A few things beginners should know after install

Once you're up and running, there are a couple of things worth knowing that the bare install instructions tend to skip. The first is that Claude Code works best when your project has a CLAUDE.md file, which is a plain text file in your project that tells Claude about your project's structure, conventions, and anything else it should know. You don't need one to start, but creating one early makes a real difference in how well Claude understands your project, and it's worth learning about once you've gotten comfortable with the basics.

The second is that Claude Code is a genuinely different tool from the regular Claude chat interface, and knowing which one to reach for matters more than beginners expect, since they're built for different kinds of work. If you find yourself unsure whether a given task belongs in Claude Code or in the chat interface, that's a normal question to have early on, and it's worth understanding the distinction so you don't end up forcing everything through one tool when the other would be faster.

The third is that the tool keeps itself updated automatically if you used the native installer, so you generally don't have to think about staying current. If you used Homebrew, WinGet, or a Linux package manager, you'll need to update manually now and then, but the native installer handles it for you in the background, which is one more reason it's the recommended path for people who just want things to work without fuss.

That's the whole install. Once you've got claude running in a project folder and you've logged in, you're past the setup hurdle and into the actually fun part, which is building things.
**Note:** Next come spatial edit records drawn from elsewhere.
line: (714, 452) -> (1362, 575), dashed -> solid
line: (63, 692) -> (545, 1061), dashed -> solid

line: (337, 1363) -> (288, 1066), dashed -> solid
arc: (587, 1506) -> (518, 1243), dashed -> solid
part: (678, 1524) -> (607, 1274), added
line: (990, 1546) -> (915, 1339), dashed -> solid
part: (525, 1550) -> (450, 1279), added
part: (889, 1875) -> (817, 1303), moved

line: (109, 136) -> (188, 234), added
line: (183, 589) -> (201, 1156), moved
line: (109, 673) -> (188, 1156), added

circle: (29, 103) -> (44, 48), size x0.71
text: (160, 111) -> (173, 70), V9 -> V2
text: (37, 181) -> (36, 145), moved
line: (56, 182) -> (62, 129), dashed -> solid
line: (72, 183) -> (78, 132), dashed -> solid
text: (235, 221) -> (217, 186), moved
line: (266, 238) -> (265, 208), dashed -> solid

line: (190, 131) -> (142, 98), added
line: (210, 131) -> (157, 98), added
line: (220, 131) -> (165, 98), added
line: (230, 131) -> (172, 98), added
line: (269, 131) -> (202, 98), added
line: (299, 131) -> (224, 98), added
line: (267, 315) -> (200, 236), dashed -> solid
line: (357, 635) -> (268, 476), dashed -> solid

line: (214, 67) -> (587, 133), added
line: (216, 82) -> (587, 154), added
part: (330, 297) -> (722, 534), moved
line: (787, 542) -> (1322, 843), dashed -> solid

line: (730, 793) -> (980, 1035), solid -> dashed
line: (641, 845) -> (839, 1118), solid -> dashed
The install is genuinely the hardest part of getting started for most beginners, and once it's behind you, the learning curve from there is about how to work with the tool rather than how to get it running at all.

FAQ

How do you install Claude Code?
The recommended install is Anthropic’s native installer, using curl on macOS or Linux and the PowerShell install command on Windows, because it avoids extra dependencies like Node.js.
Do you need a paid Claude plan to use Claude Code?
Yes, Claude Code requires a qualifying paid Claude plan such as Pro, Max, Team, Enterprise, or a Console account for API-based usage.
Can you use Claude Code without the terminal?
Yes, beginners can use the Claude Code desktop app on macOS or Windows to avoid terminal commands and start with a graphical interface.